Elle se planta ensuite devant lui, les poings à nouveau sur les hanches, tout en le couvant d’un regard inquisiteur. Sa divine poitrine s’en retrouvait offerte, juste sous le nez de Lars. On croirait presque à une invitation. Ou pas. Dans un geste à la fois impérieux et sensuel, Cece se détourna en effet de lui pour lui présenter son dos.
— Et maintenant Larsounet, debout. Je veux que tu me masse les épaules ! ordonna-t-elle.
— Je déteste ce surnom ridicule, grommela l’interpellé en levant un sourcil agacé.
— Je sais, mais moi je le trouve mignon. Je t’appelle comme je veux ! Et maintenant, fais-toi pardonner, chéri : masse-moi les épaules.
— Je ne suis vraiment pas d’humeur, Cece. La nuit a été très éprouvante.

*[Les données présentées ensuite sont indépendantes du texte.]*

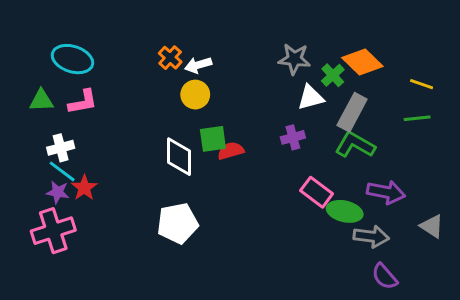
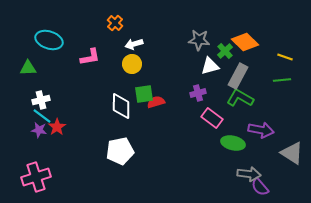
orange cross: (170, 58) -> (115, 23), moved
pink L-shape: (83, 102) -> (90, 57), moved
pink rectangle: (317, 192) -> (212, 118), moved
gray triangle: (432, 226) -> (292, 153), size x1.4
pink cross: (53, 231) -> (36, 177), moved
gray arrow: (371, 237) -> (249, 174), moved

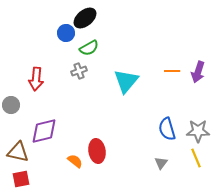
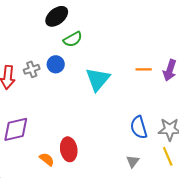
blue circle: (66, 33) -> (56, 64), moved
green semicircle: (89, 48) -> (73, 39), moved
gray cross: (79, 71) -> (32, 69), moved

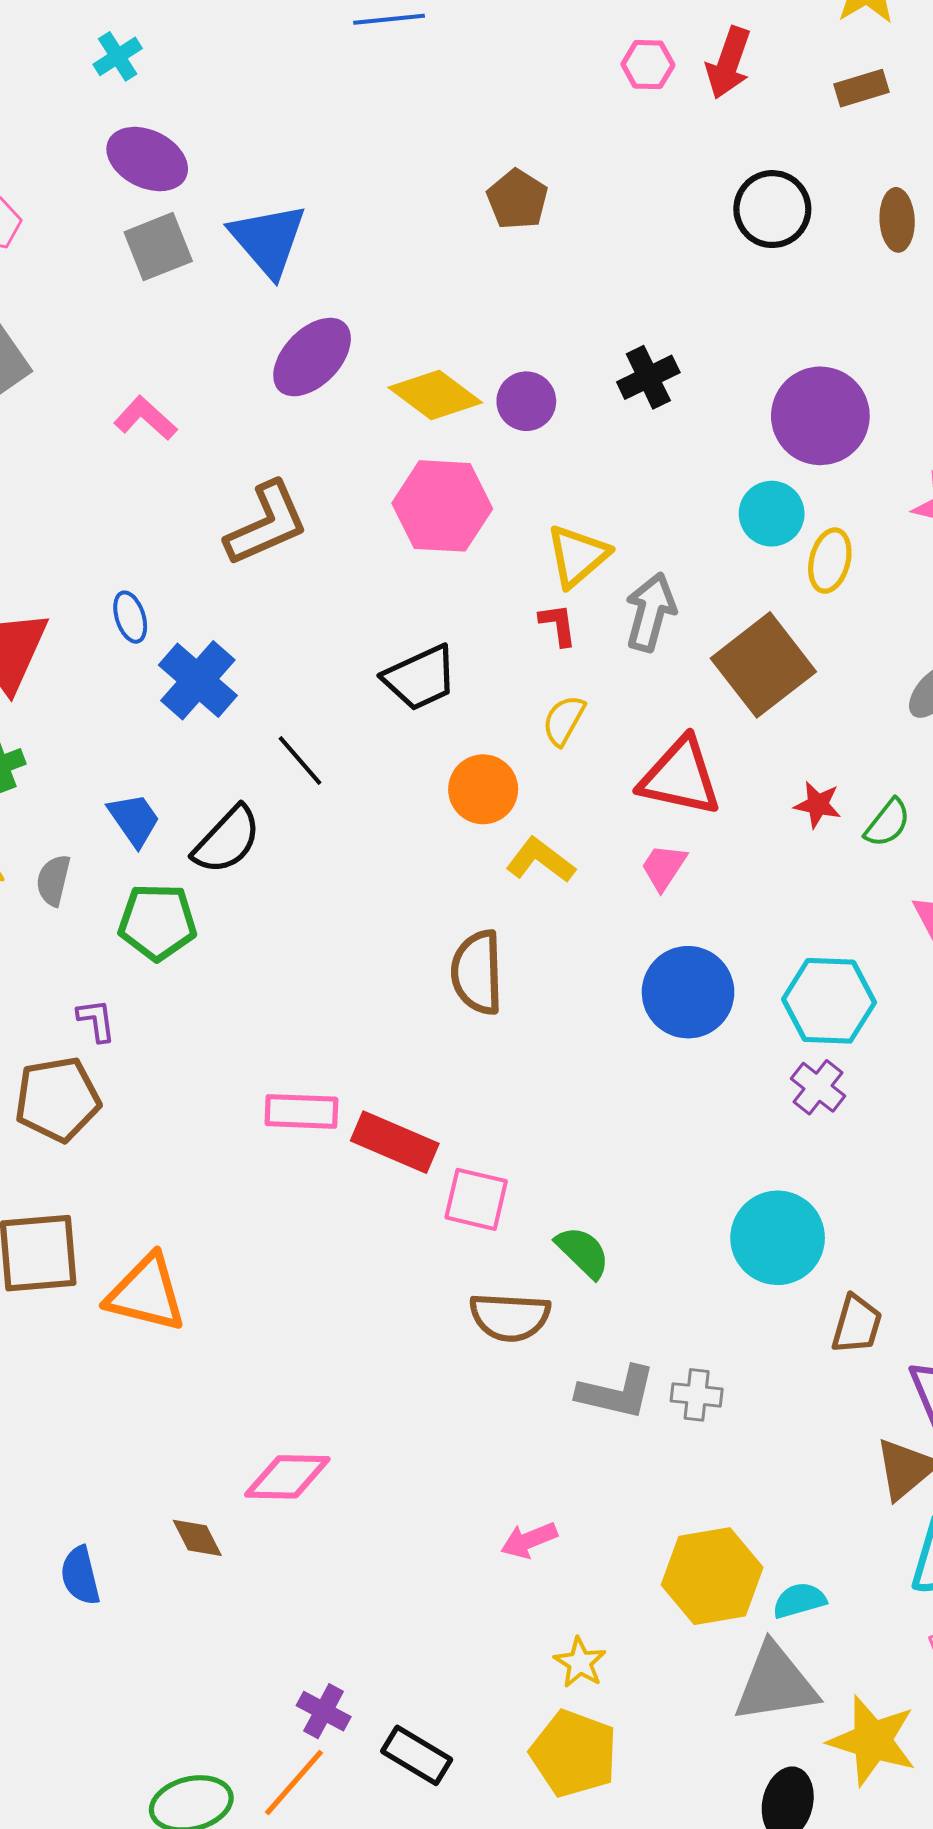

Depuis le temps qu’ils se connaissaient, Cédès ne manqua pas la légère fêlure dans sa voix. Elle se retourna aussitôt et s'agenouilla à sa hauteur. Ses yeux mordorés le fixaient désormais avec inquiétude, alors qu’elle attrapait ses mains dans les siennes.
— Que s’est-il passé ? Raconte-moi !
Lars haussa les épaules sans répondre. Il n’avait pas très envie de raconter comment il avait eu un mal fou à mettre la main sur un pathétique déchet des enfers de Dante. Il souhaitait encore moins faire étalage de son impuissance lorsque cette maudite raclure avait tenté de s’en prendre à sa vertu…Le dernier mot lui arracha un petit ricanement amusé. Rien de mieux que l’auto-dérision pour dédramatiser les choses.